I have had my DNA tested via Ancestry because I was at a dead end with my paternal family line. My father was adopted as a Cox and never knew his real father or his original given name. He just knew his biological father was a McGriff. His mother had his original birth certificate closed by court order and a new birth certificate was made with his adoptive father’s last name. He tried to get the original birth certificate, but the courts no longer had the record.

We knew the surname was McGriff, but that was it. I found a McGriff online with my father’s name and the photo of him resembled my father, but I could not prove the connection. When I did my DNA test it came back linking me to Uncle I did not know I had. It happened that I was on the correct trail. He was a McGriff and had put a lot of family research up on his father, who just so happened to be my father’s father – my grandfather. Regardless of the skeletons in the closet, we now made a connection and my grandfather had 4 wives and many children.

This discovery made a big bump in my family tree, to say the least. All my previous Cox information was totally incorrect as I was not paying attention to what the records I pulled into my tree were telling me. The DNA test pointed me in the true direction. This is why I needed to slow down and actually sift through all the records that are being thrown at me with Ancestry. I am focusing a bit more on the DNA connections.

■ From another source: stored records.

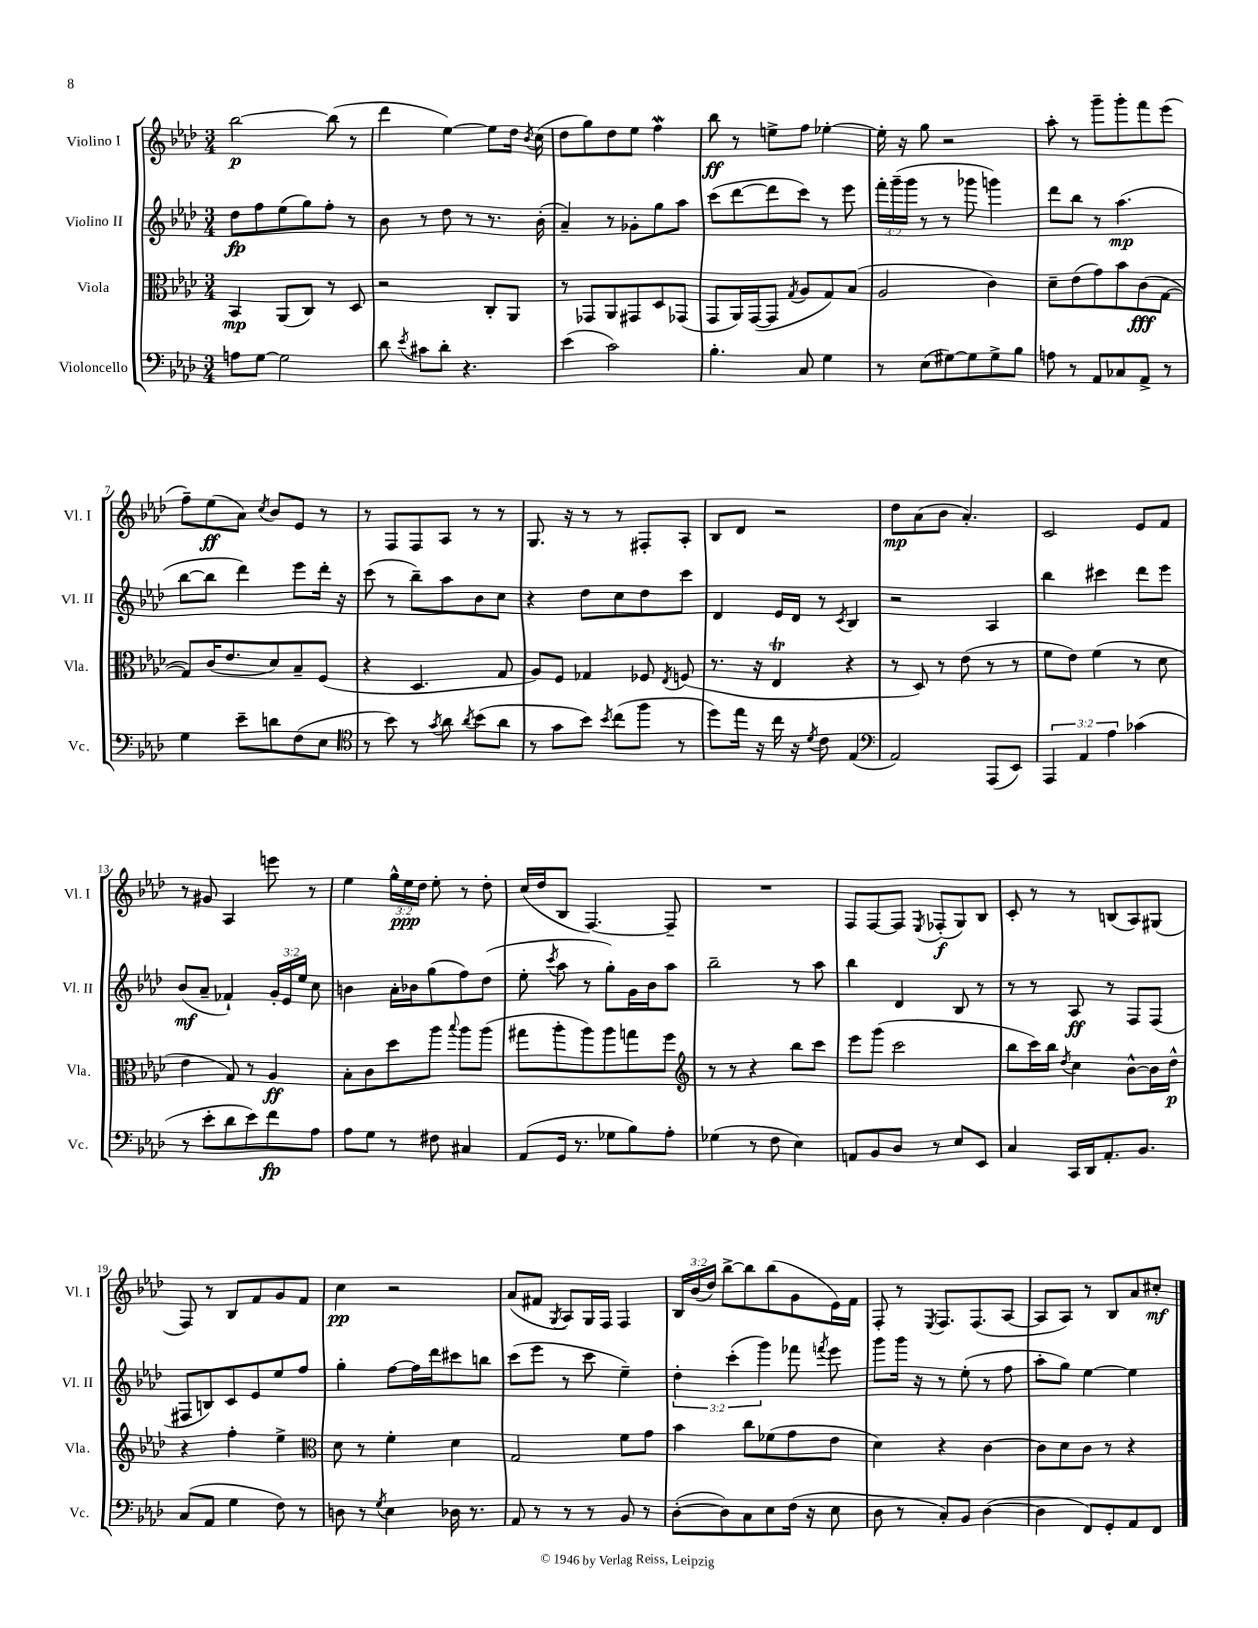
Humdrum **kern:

**kern	**dynam	**kern	**dynam	**kern	**dynam	**kern	**dynam
*part4	*part4	*part3	*part3	*part2	*part2	*part1	*part1
*staff4	*staff4	*staff3	*staff3	*staff2	*staff2	*staff1	*staff1
*I"Violoncello	*	*I"Viola	*	*I"Violino II	*	*I"Violino I	*
*I'Vc.	*	*I'Vla.	*	*I'Vl. II	*	*I'Vl. I	*
*clefF4	*	*clefC3	*	*clefG2	*	*clefG2	*
*k[b-e-a-d-]	*	*k[b-e-a-d-]	*	*k[b-e-a-d-]	*	*k[b-e-a-d-]	*
*M3/4	*	*M3/4	*	*M3/4	*	*M3/4	*
=1	=1	=1	=1	=1	=1	=1	=1
8An\L	.	4BB-/	mp	8dd-\L	fp	[2bb-\	p
[8G\J	.	.	.	8ff\	.	.	.
2G\]	.	(8AA-/L	.	(8ee-\	.	.	.
.	.	8C/J)	.	8gg\)	.	.	.
.	.	8r	.	8ff'\J	.	(8bb-\]	.
.	.	8D-/	.	8r	.	8r	.
=2	=2	=2	=2	=2	=2	=2	=2
8d-\	.	2r	.	8b-\	.	4ddd-\	.
8qe-/	.	.	.	.	.	.	.
8c#X\L	.	.	.	8r	.	.	.
8d-'\J	.	.	.	8dd-\	.	[4ee-\)	.
4.r	.	.	.	8r	.	.	.
.	.	8C'/L	.	8.r	.	8ee-\L]	.
.	.	8AA-/J	.	.	.	16dd-\Jk	.
.	.	.	.	.	.	8qb-/	.
.	.	.	.	(16b-'\	.	(16cc\	.
=3	=3	=3	=3	=3	=3	=3	=3
(4e-\	.	8r	.	4a-~/)	.	8dd-\L	.
.	.	8GG-X/L	.	.	.	8gg\)	.
2c\)	.	8AA-/	.	8r	.	8dd-\	.
.	.	8GG#X/	.	8g-X'\L	.	8ee-\J	.
.	.	8D-/	.	8gg\	.	4ffW\	.
.	.	(8GG-X/J	.	8aa-\J	.	.	.
=4	=4	=4	=4	=4	=4	=4	=4
4.B-'\	.	8GG/L	.	(8ccc\L	.	8bb-\	ff
.	.	16AA-/L)	.	[8ddd-\	.	8r	.
.	.	([16GG/J	.	.	.	.	.
.	.	8GG/J]	.	8ddd-\]	.	8een^\L	.
.	.	8qG/	.	.	.	.	.
8C/	.	8A-/L	.	8ccc\J)	.	8ff\J	.
4G\	.	8G/)	.	8r	.	[4ee-X'\	.
.	.	(8B-/J	.	8eee-\	.	.	.
=5	=5	=5	=5	=5	=5	=5	=5
8r	.	2A-/	.	24fff'\LL	.	16ee-'\]	.
.	.	.	.	(24ggg~\	.	.	.
.	.	.	.	.	.	16r	.
.	.	.	.	24ggg\JJ	.	.	.
(8E-\L	.	.	.	8r	.	8gg\	.
[8G#X\)	.	.	.	8r	.	2r	.
8G#\]	.	.	.	8ggg-X\	.	.	.
8G#^\	.	4c\)	.	4gggn\)	.	.	.
8B-\J	.	.	.	.	.	.	.
=6	=6	=6	=6	=6	=6	=6	=6
8An\	.	8d-~\L	.	8ddd-\L	.	8aa-'\	.
8r	.	(8e-\	.	8bb-\J	.	8r	.
8AA-/L	.	8g\)	.	8r	.	8ggg~\L	.
8C-X/	.	8b-\	.	(4.aa-\	mp	8ggg'\	.
8AA-^/J	.	(8c\	fff	.	.	8fff\	.
8r	.	[8G\J	.	.	.	(8eee-\J	.
!!LO:LB:g=z
=7	=7	=7	=7	=7	=7	=7	=7
4G\	.	8G/L])	.	[8bb-\L	.	8ff~\L)	.
.	.	(16c/K	.	8bb-\J]	.	(8ee-\	ff
.	.	8.e-/	.	.	.	.	.
8e-~\L	.	.	.	4ddd-\)	.	8a-\J)	.
.	.	.	.	.	.	8qcc/	.
8dn\	.	8d-/)	.	.	.	8b-/L	.
(8F\	.	8B-~/	.	8eee-\L	.	8e-/J	.
8E-\J	.	(8F/J	.	16ddd-'\Jk	.	8r	.
.	.	.	.	16r	.	.	.
=8	=8	=8	=8	=8	=8	=8	=8
*clefC4	*	*	*	*	*	*	*
8r	.	4r	.	(8ccc\	.	8r	.
8b-\)	.	.	.	8r	.	8F/L	.
8r	.	4.D-/	.	8bb-~\L)	.	8F/	.
8qg/	.	.	.	.	.	.	.
8a-\	.	.	.	8aa-\	.	8A-/J	.
8qa-/	.	.	.	.	.	.	.
(8b-\L	.	.	.	8b-\	.	8r	.
8a-\J	.	8G/	.	8cc\J	.	8r	.
=9	=9	=9	=9	=9	=9	=9	=9
8r	.	8A-/L)	.	4r	.	8.G/	.
8g\L	.	8F/J	.	.	.	.	.
.	.	.	.	.	.	16r	.
8b-\J)	.	4G-X/	.	8dd-\L	.	8r	.
8qb-/	.	.	.	.	.	.	.
(8cc\L	.	.	.	8cc\	.	8r	.
8ff\J	.	8F-X/	.	8dd-\	.	8F#X'/L	.
.	.	8qE-/	.	.	.	.	.
8r	.	(8Fn/	.	8ccc\J	.	8A-'/J	.
=10	=10	=10	=10	=10	=10	=10	=10
8dd-\L)	.	8.r	.	4d-/	.	8B-/L	.
16ee-\Jk	.	.	.	.	.	8d-/J	.
16r	.	16r	.	.	.	.	.
16cc\	.	4E-T/	.	16e-/LL	.	2r	.
16r	.	.	.	16d-/JJ	.	.	.
8qd-/	.	.	.	.	.	.	.
8c\	.	.	.	8r	.	.	.
.	.	.	.	8qc/	.	.	.
(4E-/	.	4r	.	4B-/	.	.	.
=11	=11	=11	=11	=11	=11	=11	=11
*clefF4	*	*	*	*	*	*	*
2AA-/)	.	8r	.	2r	.	8dd-\L	mp
.	.	8D-/)	.	.	.	(8a-\	.
.	.	8r	.	.	.	8b-\J	.
.	.	(8e-\	.	.	.	4.a-'/)	.
(8AAA-/L	.	8r	.	4A-/	.	.	.
8EE-/J)	.	8r	.	.	.	.	.
=12	=12	=12	=12	=12	=12	=12	=12
6AAA-/	.	8f\L	.	4bb-\	.	2c/	.
.	.	8e-\J)	.	.	.	.	.
6AA-/	.	.	.	.	.	.	.
.	.	(4f\	.	4ccc#X\	.	.	.
6A-\	.	.	.	.	.	.	.
(4c-X\	.	8r	.	8ddd-\L	.	8e-/L	.
.	.	8d-\	.	8eee-\J	.	8f/J	.
!!LO:LB:g=z
=13	=13	=13	=13	=13	=13	=13	=13
8r	.	4e-\	.	(8b-/L	mf	8r	.
8e-'\L	.	.	.	8a-~/J	.	8g#X/	.
8d-\	.	8G/)	.	4f-X`/)	.	4A-/	.
8e-\)	.	8r	.	.	.	.	.
8f\	fp	4A-/	ff	24g'/LL	.	8eeen\	.
.	.	.	.	24e-/	.	.	.
.	.	.	.	24ee-/JJ	.	.	.
8A-\J	.	.	.	8cc\	.	8r	.
=14	=14	=14	=14	=14	=14	=14	=14
8A-\L	.	8B-'\L	.	4bn\	.	4ee-\	.
8G\J	.	8c\	.	.	.	.	.
8r	.	8dd-\	.	16a-'\LL	.	24gg^^\LL	.
.	.	.	.	.	.	24ee-\	ppp
.	.	.	.	16b-X\J	.	.	.
.	.	.	.	.	.	24dd-\JJ	.
8F#X\	.	8aa-\J	.	(8gg\	.	8ee-'\	.
.	.	8qqbb-/	.	.	.	.	.
4C#X/	.	8aa-\L	.	8ff\)	.	8r	.
.	.	(8aa-\J	.	(8dd-\J	.	8dd-'\	.
=15	=15	=15	=15	=15	=15	=15	=15
(8AA-/L	.	8gg#X\L	.	8ee-'\	.	(16cc/LL	.
.	.	.	.	.	.	16dd-/J	.
.	.	.	.	8qccc/	.	.	.
16GG/Jk	.	8aa-'\	.	8aa-\	.	8B-/J	.
8.r	.	.	.	.	.	.	.
.	.	8aa-\)	.	8r	.	[4.F/)	.
8G-X\L	.	8aa-\	.	8gg'\L)	.	.	.
8B-\)	.	8ggn\	.	16g\L	.	.	.
.	.	.	.	16b-\J	.	.	.
8A-'\J	.	8ff\J	.	8aa-\J	.	8F~/]	.
=16	=16	=16	=16	=16	=16	=16	=16
*	*	*clefG2	*	*	*	*	*
(4G-X\	.	8r	.	2bb-~\	.	2.r	.
.	.	8r	.	.	.	.	.
8r	.	4r	.	.	.	.	.
8F\	.	.	.	.	.	.	.
4E-\)	.	8bb-\L	.	8r	.	.	.
.	.	8ccc\J	.	8aa-\	.	.	.
=17	=17	=17	=17	=17	=17	=17	=17
8AAn/L	.	8eee-\L	.	4bb-\	.	8F/L	.
8BB-/	.	(8ggg\J	.	.	.	[8F/	.
8D-/J	.	2ccc\	.	4d-/	.	8F/J]	.
.	.	.	.	.	.	8qE-/	.
8r	.	.	.	.	.	(8F-X'/L	f
8E-/L	.	.	.	8B-/	.	8G/)	.
8EE-/J	.	.	.	8r	.	8B-/J	.
=18	=18	=18	=18	=18	=18	=18	=18
4C/	.	8bb-\L	.	8r	.	8c'/	.
.	.	16ccc\L)	.	8r	.	8r	.
.	.	16bb-\JJ	.	.	.	.	.
.	.	8qdd-/	.	.	.	.	.
16CC/LL	.	4cc\	.	8A-/	ff	8r	.
16DD-/J	.	.	.	.	.	.	.
8.AA-'/	.	.	.	8r	.	(8Bn/L	.
.	.	[8b-^^\L	.	8F/L	.	8A-/)	.
8.BB-/J	.	.	.	.	.	.	.
.	.	16b-\L]	.	(8F/J	.	(8G#X/J	.
.	.	16dd-^^\JJ	p	.	.	.	.
!!LO:LB:g=z
=19	=19	=19	=19	=19	=19	=19	=19
(8C/L	.	4r	.	8F#X/L	.	8F/)	.
8AA-/J	.	.	.	8Bn/)	.	8r	.
4G\	.	4ff'\	.	8c/	.	8B-/L	.
.	.	.	.	8e-/	.	8f/	.
8F\)	.	4ee-^\	.	8ee-/	.	8g/	.
8r	.	.	.	8ff/J	.	8f/J	.
=20	=20	=20	=20	=20	=20	=20	=20
*	*	*clefC3	*	*	*	*	*
8Dn\	.	8d-\	.	4gg'\	.	4cc\	pp
8r	.	8r	.	.	.	.	.
8qG/	.	.	.	.	.	.	.
4E-\	.	4f'\	.	[8ff\L	.	2r	.
.	.	.	.	16ff\L]	.	.	.
.	.	.	.	16ddd-\J	.	.	.
16D-X\	.	4d-\	.	8ccc#X\	.	.	.
8.r	.	.	.	.	.	.	.
.	.	.	.	8bbn\J	.	.	.
=21	=21	=21	=21	=21	=21	=21	=21
8AA-/	.	2G/	.	(8ccc\L	.	(8a-/L	.
8r	.	.	.	8eee-\J	.	8f#X/J	.
.	.	.	.	.	.	8qG/	.
8r	.	.	.	8r	.	8A-/L)	.
8r	.	.	.	8ccc\	.	16G/L	.
.	.	.	.	.	.	16F/JJ	.
8BB-/	.	8f\L	.	4ee-~\)	.	4F/	.
8r	.	8g\J	.	.	.	.	.
=22	=22	=22	=22	=22	=22	=22	=22
([8D-'\L	.	4b-\	.	6dd-'\	.	24B-/LL	.
.	.	.	.	.	.	(24b-/	.
.	.	.	.	.	.	24dd-/JJ)	.
8D-\])	.	.	.	.	.	[8bb-^\L	.
.	.	.	.	(6ccc'\	.	.	.
8C\	.	8cc\L	.	.	.	8bb-\]	.
.	.	.	.	6ggg\)	.	.	.
8E-\	.	(8f-X\	.	.	.	(8bb-\	.
(16F\Jk	.	8g\	.	8fff-X\	.	8g\	.
16r	.	.	.	.	.	.	.
.	.	.	.	8qfffn/	.	.	.
8E-\	.	8e-\J	.	8eee-\	.	16e-\L)	.
.	.	.	.	.	.	16f\JJ	.
=23	=23	=23	=23	=23	=23	=23	=23
8D-\	.	4d-\)	.	8ggg\L	.	8F'/	.
8r	.	.	.	16ggg\Jk	.	8r	.
.	.	.	.	16r	.	.	.
.	.	.	.	.	.	8qE-/	.
8C'/L)	.	4r	.	8r	.	8.F/L	.
8BB-/J	.	.	.	(8ee-'\	.	.	.
.	.	.	.	.	.	(8.F/	.
([4D-\	.	[4c\	.	8r	.	.	.
.	.	.	.	8ff\	.	[8A-/J	.
=24	=24	=24	=24	=24	=24	=24	=24
4D-\]	.	8c\L]	.	8aa-'\L	.	8A-/L]	.
.	.	8d-\	.	8gg\J)	.	8A-/J)	.
8FF/L)	.	8c\J	.	[4ee-\	.	8r	.
8GG'/	.	8r	.	.	.	8B-/L	.
8AA-/	.	4r	.	4ee-\]	.	8a-/	.
8FF/J	.	.	.	.	.	8cc#X'/J	mf
==	==	==	==	==	==	==	==
*-	*-	*-	*-	*-	*-	*-	*-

Breaking up family lines into separate datasets has its plusses and minuses. The minuses are that some data will be duplicated as families tend to intermarry. I also will not be the central character in the research. The big plus of focusing on family lines is that it allows me to focus on chunks of data to sift through instead of being overwhelmed by lots of data I need to sift through. Duplication of data I can deal with. I can easily pull in duplicate data across various family trees in Ancestry as well as manipulate the data in my own computer program.